‘Humiliated’ Black North Carolina Homeowner Cuffed And Detained In Boxers By Police After False Burglar Alarm
On previous visits from police after his home security system mistakenly rings, Kazeem Oyeneyin shows his identification to prove he’s the homeowner, a possible fine may be involved, and then they’re on their way.
Now, the Raleigh, NC homeowner, who has been living in his home for the past 5 years, is describing their last visit as the “most humiliating experience of my life.”
Wearing only boxer shorts, Oyeneyin stood in the foyer of his home as an officer responding to his house security system’s false alarm drew his weapon.
“Turn around and face away from me!” the officer said, as can be seen in video captured from Oyeneyin’s front door surveillance camera.
“Why, for what?!” he asked.
After all, the 31-year-old man, who is known as “Tim Boss,” a successful party and hip-hop concert promoter, was in bed after disengaging the security alarm his friend, who had spent the night, set off while exiting the home.
It’s why he was in his boxers when he heard an officer, who was responding to a “4-4” or burglar alarm in progress, yell from the doorway, “Hey, if you’re inside make yourself known.”
“I just laid back down and all I heard was somebody screaming downstairs,” Oyeneyin told ABC 11. “So I grab my firearm because I don’t know what’s going on. And I run down the stairs and it’s a cop.”

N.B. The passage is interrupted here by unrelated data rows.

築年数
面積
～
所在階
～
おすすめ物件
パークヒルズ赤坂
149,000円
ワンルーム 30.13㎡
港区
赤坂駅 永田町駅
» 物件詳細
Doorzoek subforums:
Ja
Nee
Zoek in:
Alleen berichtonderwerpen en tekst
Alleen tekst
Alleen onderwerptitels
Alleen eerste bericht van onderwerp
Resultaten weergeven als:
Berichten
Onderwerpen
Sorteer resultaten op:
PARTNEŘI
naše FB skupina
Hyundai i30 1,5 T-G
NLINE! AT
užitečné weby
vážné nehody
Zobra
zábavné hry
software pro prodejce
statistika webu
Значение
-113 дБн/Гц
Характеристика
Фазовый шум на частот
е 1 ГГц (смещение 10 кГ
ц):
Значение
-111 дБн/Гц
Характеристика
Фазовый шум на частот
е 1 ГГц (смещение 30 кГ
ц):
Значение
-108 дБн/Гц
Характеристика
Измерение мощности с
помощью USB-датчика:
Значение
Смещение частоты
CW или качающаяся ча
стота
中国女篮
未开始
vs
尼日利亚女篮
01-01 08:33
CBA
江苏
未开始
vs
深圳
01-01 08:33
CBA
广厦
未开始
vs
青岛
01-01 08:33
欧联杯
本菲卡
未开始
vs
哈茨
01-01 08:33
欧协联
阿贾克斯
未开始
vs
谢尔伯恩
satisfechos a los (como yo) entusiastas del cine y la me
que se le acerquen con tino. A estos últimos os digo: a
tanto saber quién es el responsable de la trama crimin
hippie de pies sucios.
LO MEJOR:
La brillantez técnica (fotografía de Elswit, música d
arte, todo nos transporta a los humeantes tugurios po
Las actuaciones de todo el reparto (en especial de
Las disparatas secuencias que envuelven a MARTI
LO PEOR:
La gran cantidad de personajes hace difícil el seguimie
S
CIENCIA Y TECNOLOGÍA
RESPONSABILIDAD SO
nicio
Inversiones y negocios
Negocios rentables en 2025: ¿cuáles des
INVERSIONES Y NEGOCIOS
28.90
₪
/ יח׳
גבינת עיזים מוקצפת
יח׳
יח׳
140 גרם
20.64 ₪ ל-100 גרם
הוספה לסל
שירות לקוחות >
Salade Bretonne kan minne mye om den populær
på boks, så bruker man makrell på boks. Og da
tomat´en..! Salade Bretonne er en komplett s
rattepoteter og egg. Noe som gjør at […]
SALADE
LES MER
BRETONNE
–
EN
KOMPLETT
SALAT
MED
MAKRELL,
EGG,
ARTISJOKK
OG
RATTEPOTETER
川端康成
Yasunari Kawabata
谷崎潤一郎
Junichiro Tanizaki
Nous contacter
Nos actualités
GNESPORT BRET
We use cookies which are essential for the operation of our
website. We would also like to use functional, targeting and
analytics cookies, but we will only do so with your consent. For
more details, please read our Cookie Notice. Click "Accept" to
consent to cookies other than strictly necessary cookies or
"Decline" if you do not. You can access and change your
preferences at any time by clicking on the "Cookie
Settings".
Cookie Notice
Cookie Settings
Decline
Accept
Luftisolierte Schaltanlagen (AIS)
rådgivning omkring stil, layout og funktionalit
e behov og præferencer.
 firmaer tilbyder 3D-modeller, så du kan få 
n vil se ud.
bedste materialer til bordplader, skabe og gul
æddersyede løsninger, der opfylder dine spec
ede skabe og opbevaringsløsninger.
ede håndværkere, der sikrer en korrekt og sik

Although he informed the officer of his firearm, which he has a permit to carry concealed, and immediately placed it on the floor when the officer demanded, “Drop the gun! Drop the gun,” he was still placed in handcuffs as four other Raleigh police officers arrived on the scene.
Officers then placed him outside to wait as they searched his home. None of the officers asked him for proper ID.
“The Department is looking into this incident and reviewing our officers’ actions,” Raleigh Police said in a statement to ABC 11. “We have attempted to contact the homeowner several times over the past few days to discuss this incident with him.”
Oyeneyin felt the incident escalated because he is a black man living in a nice home the responding officer didn’t believe he owned.
Now, he wants an apology as Raleigh community advocate Kerwin Pittman is calling for disciplinary action against all the officers involved.
“There’s no reason this man should have been pulled out of his house, not asked for paper ID and it progressed that far,” Pittman, the executive director of RREPS (Recidivism Reduction Education Program Services, said. “This man was criminalized, humiliated, stigmatized in his own home.”